GORDON Brown will be forced to raise taxes by at least £10bn to tackle a persistent deterioration in the public finances, according to a leading forecasting institute, say this morning's papers.
The Times says disappointing growth of just 2% this year, prolonged weakness in consumer spending and slower increases in incomes will all hit the Treasury’s revenues in the next few years, forcing the Chancellor to raise taxes.
The National Institute of Economic and Social Research is reported as saying that despite Brown’s controversial reassessment of his “golden rule” for the nation’s finances last week, the improved picture this produced will not spare him from a requirement to raise tax.
The institute’s forecasts show the deficit on the Treasury’s current budget, which excludes investment spending and is the key measure for the golden rule, will average £10bn in the next three financial years, against Brown’s figure for an average deficit of just over £4bn a year.
MEANWHILE a bid for the London Stock Exchange (LSE) by Euronext or Deutsche Börse would “substantially lessen” competition, the UK competition watchdog is reported to have said by the Financial Times.
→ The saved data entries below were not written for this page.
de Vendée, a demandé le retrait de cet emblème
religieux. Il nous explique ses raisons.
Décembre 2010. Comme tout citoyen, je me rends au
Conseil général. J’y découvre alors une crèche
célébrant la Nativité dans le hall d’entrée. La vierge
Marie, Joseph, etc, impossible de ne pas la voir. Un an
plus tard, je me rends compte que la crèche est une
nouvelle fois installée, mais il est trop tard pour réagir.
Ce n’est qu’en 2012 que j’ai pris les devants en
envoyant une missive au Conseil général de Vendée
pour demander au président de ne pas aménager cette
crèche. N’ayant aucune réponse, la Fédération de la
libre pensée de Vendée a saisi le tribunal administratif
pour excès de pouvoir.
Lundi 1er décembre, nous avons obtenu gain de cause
The paper says the Competition Commission will extend the length of its inquiry by up to eight weeks after its provisional findings that a takeover of the LSE by either of its European suitors would create difficulties for exchanges wanting to compete with the LSE in trading UK equities.
MORGAN STANLEY were told staff yesterday of plans to cut 1,000 jobs from its retail brokerage unit, the latest in a series of wrenching changes at the Wall Street bank, says the Guardian.
An internal memo leaked to the paper reveals it would make the cuts after it identified those "who are not up to our standards". Morgan Stanley will also cut the number of new broker recruits from 2,400 this year to 1,000 in 2006. The division has about 10,500 brokers.
AND DRUGS giant AstraZeneca yesterday said that chief executive Sir Tom McKillop will retire in January - a move understood to pave the way for the Scot to join Royal Bank of Scotland as vice-chairman before eventually succeeding RBS chairman Sir George Mathewson, says the Scotsman.
The development came as speculation also continued to soar that RBS will shortly announce a $2.5 billion (£1.4bn) deal to take a substantial minority stake in Bank of China.
RBS would comment on neither matter yesterday, says the paper. But it claims it is understood that McKillop, who has been boss of AstraZeneca since Astra merged with Zeneca six years ago, has been wooed by the Scottish bank for some time. McKillop had been due to retire from Britain's third biggest drugs company last March when he turned 62, but stayed on to allow new chairman Louis Schweitzer to settle into the role.